Other Issues Encountered Along the Way
- PINK IK C++ binding crash: TypeError: No Python class registered for C++ class std::vector<std::__cxx11::basic_string<...>> when PinkIKController initializes pinocchio. This is why I had to bypass PINK IK for eval.
- --enable_cameras required: TiledCamera crashes without this flag, but it's easy to forget since the training env doesn't need it.
- OOM with full fine-tuning: 550M param action head + AdamW states exceeded 16GB VRAM at batch_size=2. Fixed with LoRA rank=16 + batch_size=1 (11.3GB).
- Arena action space incompatibility: Arena's G1DecoupledWBCPinkActionCfg (23D) doesn't match the hand tracking retargeter output (21D). Had to build environments using built-in Isaac Lab PinkInverseKinematicsActionCfg (28D) instead.
My Questions
- How should the closed-loop eval work? GR00T was trained on post-IK joint positions. What's the correct way to apply these as actions in the simulator? Is JointPositionActionCfg the right approach, and if so, why might the robot not respond to
set_joint_position_target()? - Should the training data be pre-IK or post-IK? Should I instead record raw EEF targets as actions (pre-IK) and train GR00T to predict those, then use the PINK IK action manager during eval? The NVIDIA examples seem to use joint-space actions, but the
documentation is sparse on this. - Joint ordering / normalization: The GR00T policy uses min-max normalization during training. During inference, Gr00tPolicy.get_action() should denormalize. Are the denormalized values in radians? Do they match what robot.data.joint_pos reports?

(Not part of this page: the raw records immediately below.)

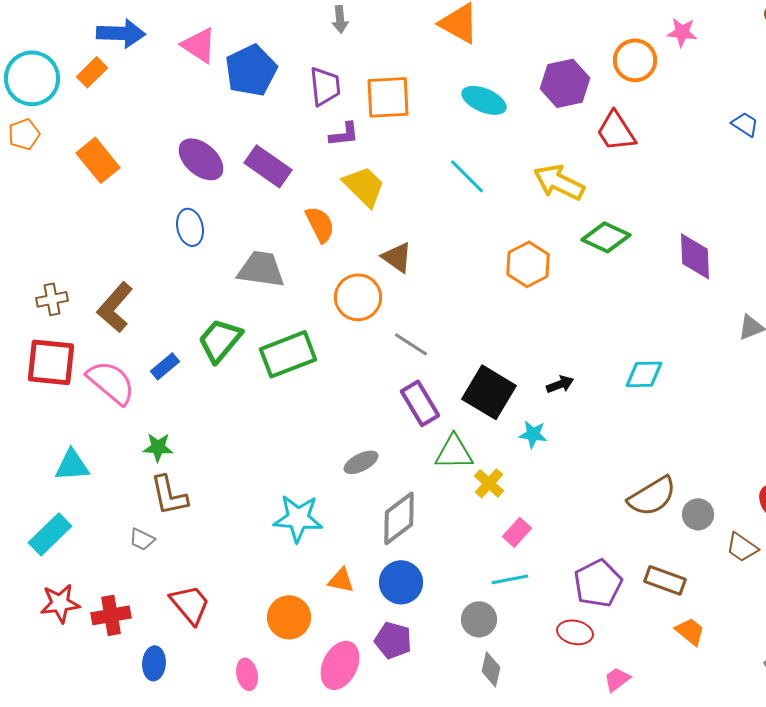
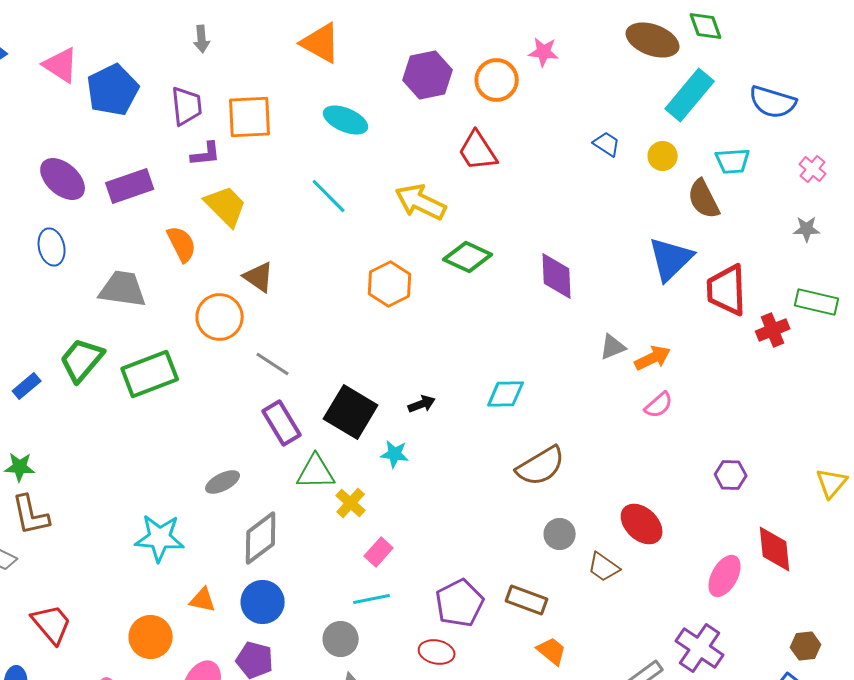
purple hexagon: (565, 83) -> (428, 75), moved
purple rectangle: (268, 166) -> (130, 186), turned -54
brown semicircle: (652, 496) -> (541, 466), moved

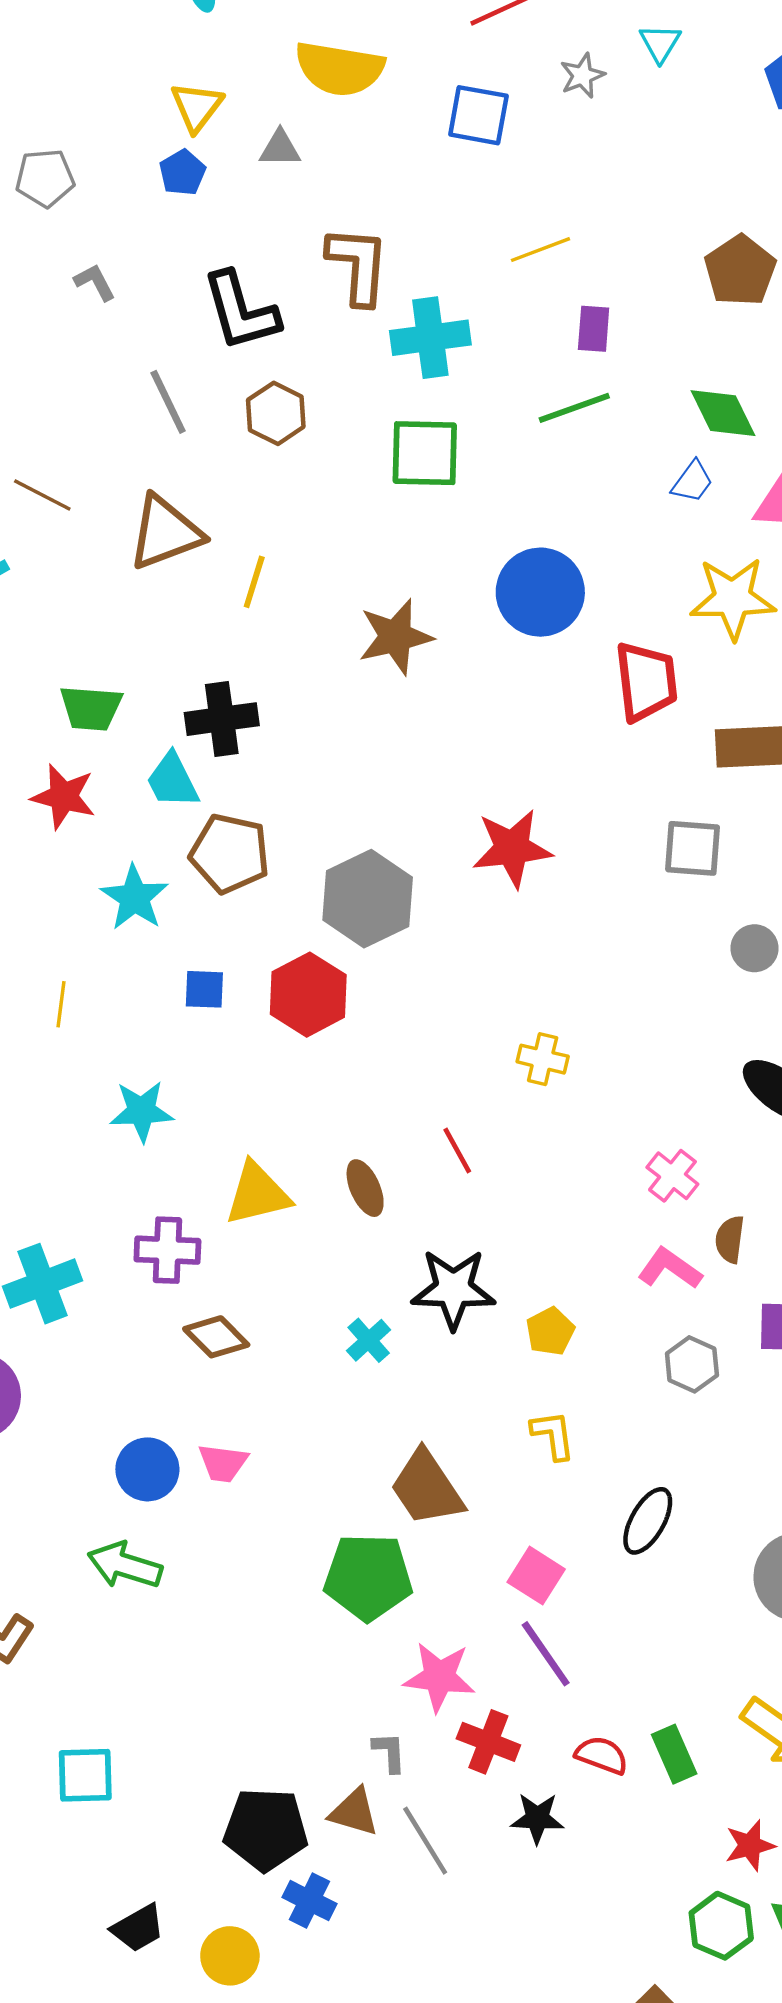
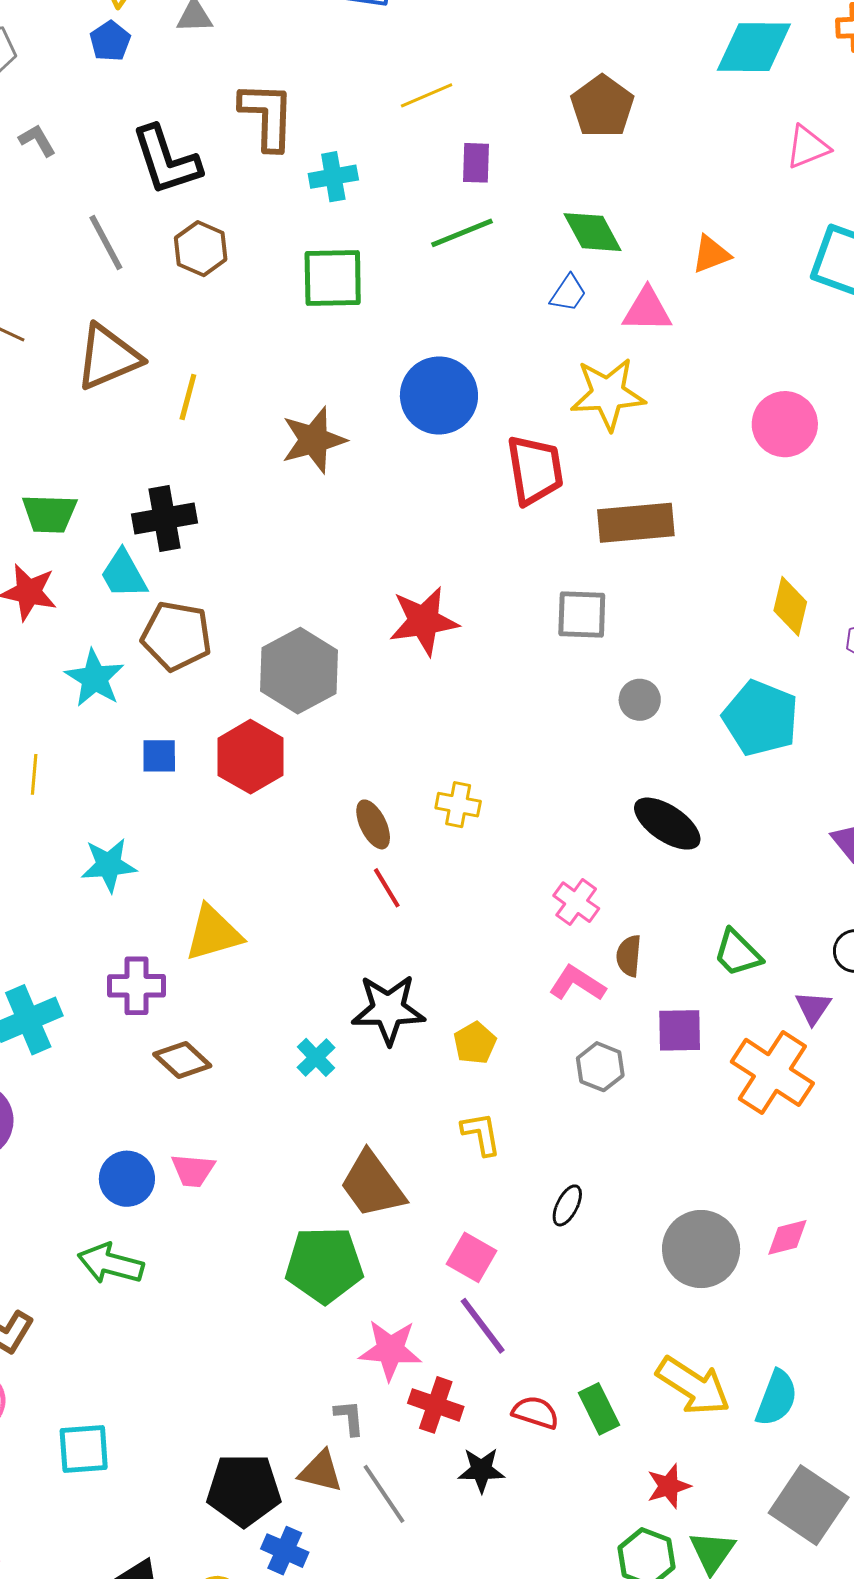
cyan cross: (430, 338) -> (333, 177), size x0.7
brown ellipse: (365, 1188) -> (373, 824), moved
black ellipse: (648, 1521) -> (567, 1205), size x0.7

- Action horizon alignment: Training uses action_horizon=16. During eval I consume one action per physics step (200Hz sim / decimation 4 = 50Hz control). Is this the right rate, or should each GR00T action correspond to multiple physics steps?
- Has anyone successfully closed the loop with GR00T + Isaac Lab? Looking for a reference implementation of the eval script, especially for humanoid manipulation with PINK IK training data.
Relevant Code
Data config (UnitreeG1FixedBaseDataConfig):
class UnitreeG1FixedBaseDataConfig(BaseDataConfig):
video_keys = ["video.ego_view"]
state_keys = ["state.waist", "state.left_arm", "state.left_hand", "state.right_arm", "state.right_hand"]
action_keys = ["action.waist", "action.left_arm", "action.left_hand", "action.right_arm", "action.right_hand"]
language_keys = ["annotation.human.task_description"]
observation_indices = [0]
action_indices = list(range(16))
Eval env config (replacing PINK IK with direct joint control):
@configclass
class EvalActionsCfg:
joint_pos = mdp.JointPositionActionCfg(
asset_name="robot",
joint_names=[".*"],
scale=1.0,
use_default_offset=False,
)
GR00T inference + action application:
action_dict = policy.get_action(groot_obs) # Returns body-group actions
action_sim = remap_policy_joints_to_sim_joints(action_dict, policy_cfg, sim_cfg, device)
action_chunk = action_sim.get_joints_pos() # (1, 16, 43)
target_pos = action_chunk[:, action_idx, :] # (1, 43)
obs, rew, terminated, truncated, info = env.step(target_pos) # Robot doesn't move
Any guidance on closing this loop would be hugely appreciated. Happy to share the full eval script or dataset structure if helpful.